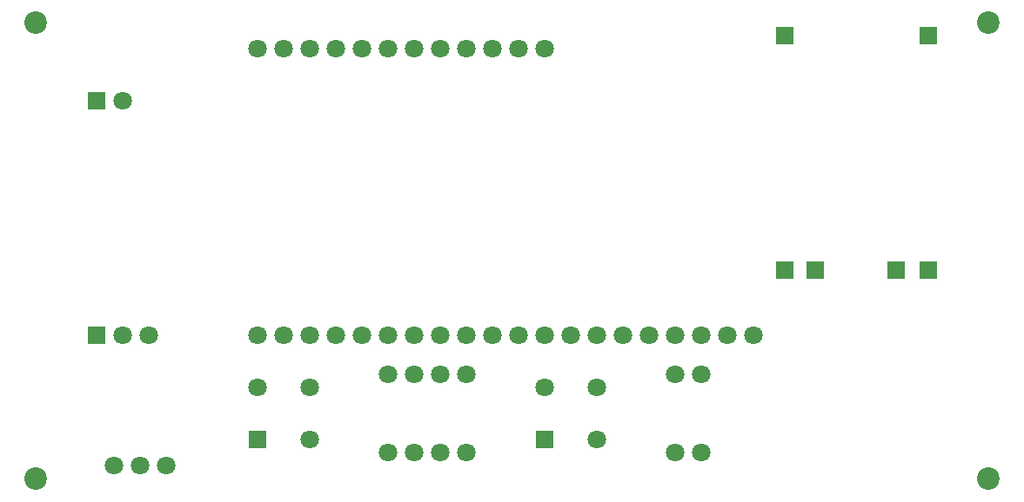
<source format=gts>
%TF.GenerationSoftware,KiCad,Pcbnew,9.0.0*%
%TF.CreationDate,2025-03-19T00:35:47-07:00*%
%TF.ProjectId,tag,7461672e-6b69-4636-9164-5f7063625858,v0.3*%
%TF.SameCoordinates,Original*%
%TF.FileFunction,Soldermask,Top*%
%TF.FilePolarity,Negative*%
%FSLAX46Y46*%
G04 Gerber Fmt 4.6, Leading zero omitted, Abs format (unit mm)*
G04 Created by KiCad (PCBNEW 9.0.0) date 2025-03-19 00:35:47*
%MOMM*%
%LPD*%
G01*
G04 APERTURE LIST*
%ADD10C,1.800000*%
%ADD11R,1.800000X1.800000*%
%ADD12C,2.200000*%
G04 APERTURE END LIST*
D10*
%TO.C,ESP32_UWB1*%
X119380000Y-113030000D03*
X121920000Y-113030000D03*
X124460000Y-113030000D03*
X127000000Y-113030000D03*
X129540000Y-113030000D03*
X132080000Y-113030000D03*
X134620000Y-113030000D03*
X137160000Y-113030000D03*
X139700000Y-113030000D03*
X142240000Y-113030000D03*
X144780000Y-113030000D03*
X147320000Y-113030000D03*
X149860000Y-113030000D03*
X152400000Y-113030000D03*
X154940000Y-113030000D03*
X157480000Y-113030000D03*
X160020000Y-113030000D03*
X162560000Y-113030000D03*
X165100000Y-113030000D03*
X167640000Y-113030000D03*
X119380000Y-85090000D03*
X121920000Y-85090000D03*
X124460000Y-85090000D03*
X127000000Y-85090000D03*
X129540000Y-85090000D03*
X132080000Y-85090000D03*
X134620000Y-85090000D03*
X137160000Y-85090000D03*
X139700000Y-85090000D03*
X142240000Y-85090000D03*
X144780000Y-85090000D03*
X147320000Y-85090000D03*
%TD*%
D11*
%TO.C,5V_DC_DC_Converter1*%
X103710000Y-113030000D03*
D10*
X106250000Y-113030000D03*
X108790000Y-113030000D03*
D11*
X103710000Y-90170000D03*
D10*
X106250000Y-90170000D03*
%TD*%
%TO.C,R1*%
X132080000Y-124460000D03*
X132080000Y-116840000D03*
%TD*%
D12*
%TO.C,REF\u002A\u002A*%
X190500000Y-127000000D03*
%TD*%
D11*
%TO.C,RGB_LED_SQAURE1*%
X119380000Y-123190000D03*
D10*
X119380000Y-118110000D03*
X124460000Y-118110000D03*
X124460000Y-123190000D03*
%TD*%
D11*
%TO.C,RGB_LED_SQAURE2*%
X147320000Y-123190000D03*
D10*
X147320000Y-118110000D03*
X152400000Y-118110000D03*
X152400000Y-123190000D03*
%TD*%
%TO.C,R2*%
X134620000Y-124460000D03*
X134620000Y-116840000D03*
%TD*%
%TO.C,R4*%
X139700000Y-124460000D03*
X139700000Y-116840000D03*
%TD*%
%TO.C,R3*%
X137160000Y-124460000D03*
X137160000Y-116840000D03*
%TD*%
%TO.C,R6*%
X162560000Y-124460000D03*
X162560000Y-116840000D03*
%TD*%
%TO.C,ON_OFF_SWITCH1*%
X105410000Y-125730000D03*
X107950000Y-125730000D03*
X110490000Y-125730000D03*
%TD*%
D12*
%TO.C,REF\u002A\u002A*%
X190500000Y-82550000D03*
%TD*%
D10*
%TO.C,R5*%
X160020000Y-124460000D03*
X160020000Y-116840000D03*
%TD*%
D12*
%TO.C,REF\u002A\u002A*%
X97790000Y-82550000D03*
%TD*%
%TO.C,REF\u002A\u002A*%
X97790000Y-127000000D03*
%TD*%
D11*
%TO.C,Battery_Charger1*%
X170715000Y-83820000D03*
X184685000Y-83820000D03*
X170715000Y-106680000D03*
X173615000Y-106680000D03*
X181485000Y-106680000D03*
X184685000Y-106680000D03*
%TD*%
M02*

</source>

WORK INSTRUCTION: Skip every picture and transcribe the data above exactly.

PROBLEM SOLUTION:
<source format=gts>
%TF.GenerationSoftware,KiCad,Pcbnew,9.0.0*%
%TF.CreationDate,2025-03-19T00:35:47-07:00*%
%TF.ProjectId,tag,7461672e-6b69-4636-9164-5f7063625858,v0.3*%
%TF.SameCoordinates,Original*%
%TF.FileFunction,Soldermask,Top*%
%TF.FilePolarity,Negative*%
%FSLAX46Y46*%
G04 Gerber Fmt 4.6, Leading zero omitted, Abs format (unit mm)*
G04 Created by KiCad (PCBNEW 9.0.0) date 2025-03-19 00:35:47*
%MOMM*%
%LPD*%
G01*
G04 APERTURE LIST*
%ADD10C,1.800000*%
%ADD11R,1.800000X1.800000*%
%ADD12C,2.200000*%
G04 APERTURE END LIST*
D10*
%TO.C,ESP32_UWB1*%
X119380000Y-113030000D03*
X121920000Y-113030000D03*
X124460000Y-113030000D03*
X127000000Y-113030000D03*
X129540000Y-113030000D03*
X132080000Y-113030000D03*
X134620000Y-113030000D03*
X137160000Y-113030000D03*
X139700000Y-113030000D03*
X142240000Y-113030000D03*
X144780000Y-113030000D03*
X147320000Y-113030000D03*
X149860000Y-113030000D03*
X152400000Y-113030000D03*
X154940000Y-113030000D03*
X157480000Y-113030000D03*
X160020000Y-113030000D03*
X162560000Y-113030000D03*
X165100000Y-113030000D03*
X167640000Y-113030000D03*
X119380000Y-85090000D03*
X121920000Y-85090000D03*
X124460000Y-85090000D03*
X127000000Y-85090000D03*
X129540000Y-85090000D03*
X132080000Y-85090000D03*
X134620000Y-85090000D03*
X137160000Y-85090000D03*
X139700000Y-85090000D03*
X142240000Y-85090000D03*
X144780000Y-85090000D03*
X147320000Y-85090000D03*
%TD*%
D11*
%TO.C,5V_DC_DC_Converter1*%
X103710000Y-113030000D03*
D10*
X106250000Y-113030000D03*
X108790000Y-113030000D03*
D11*
X103710000Y-90170000D03*
D10*
X106250000Y-90170000D03*
%TD*%
%TO.C,R1*%
X132080000Y-124460000D03*
X132080000Y-116840000D03*
%TD*%
D12*
%TO.C,REF\u002A\u002A*%
X190500000Y-127000000D03*
%TD*%
D11*
%TO.C,RGB_LED_SQAURE1*%
X119380000Y-123190000D03*
D10*
X119380000Y-118110000D03*
X124460000Y-118110000D03*
X124460000Y-123190000D03*
%TD*%
D11*
%TO.C,RGB_LED_SQAURE2*%
X147320000Y-123190000D03*
D10*
X147320000Y-118110000D03*
X152400000Y-118110000D03*
X152400000Y-123190000D03*
%TD*%
%TO.C,R2*%
X134620000Y-124460000D03*
X134620000Y-116840000D03*
%TD*%
%TO.C,R4*%
X139700000Y-124460000D03*
X139700000Y-116840000D03*
%TD*%
%TO.C,R3*%
X137160000Y-124460000D03*
X137160000Y-116840000D03*
%TD*%
%TO.C,R6*%
X162560000Y-124460000D03*
X162560000Y-116840000D03*
%TD*%
%TO.C,ON_OFF_SWITCH1*%
X105410000Y-125730000D03*
X107950000Y-125730000D03*
X110490000Y-125730000D03*
%TD*%
D12*
%TO.C,REF\u002A\u002A*%
X190500000Y-82550000D03*
%TD*%
D10*
%TO.C,R5*%
X160020000Y-124460000D03*
X160020000Y-116840000D03*
%TD*%
D12*
%TO.C,REF\u002A\u002A*%
X97790000Y-82550000D03*
%TD*%
%TO.C,REF\u002A\u002A*%
X97790000Y-127000000D03*
%TD*%
D11*
%TO.C,Battery_Charger1*%
X170715000Y-83820000D03*
X184685000Y-83820000D03*
X170715000Y-106680000D03*
X173615000Y-106680000D03*
X181485000Y-106680000D03*
X184685000Y-106680000D03*
%TD*%
M02*

</source>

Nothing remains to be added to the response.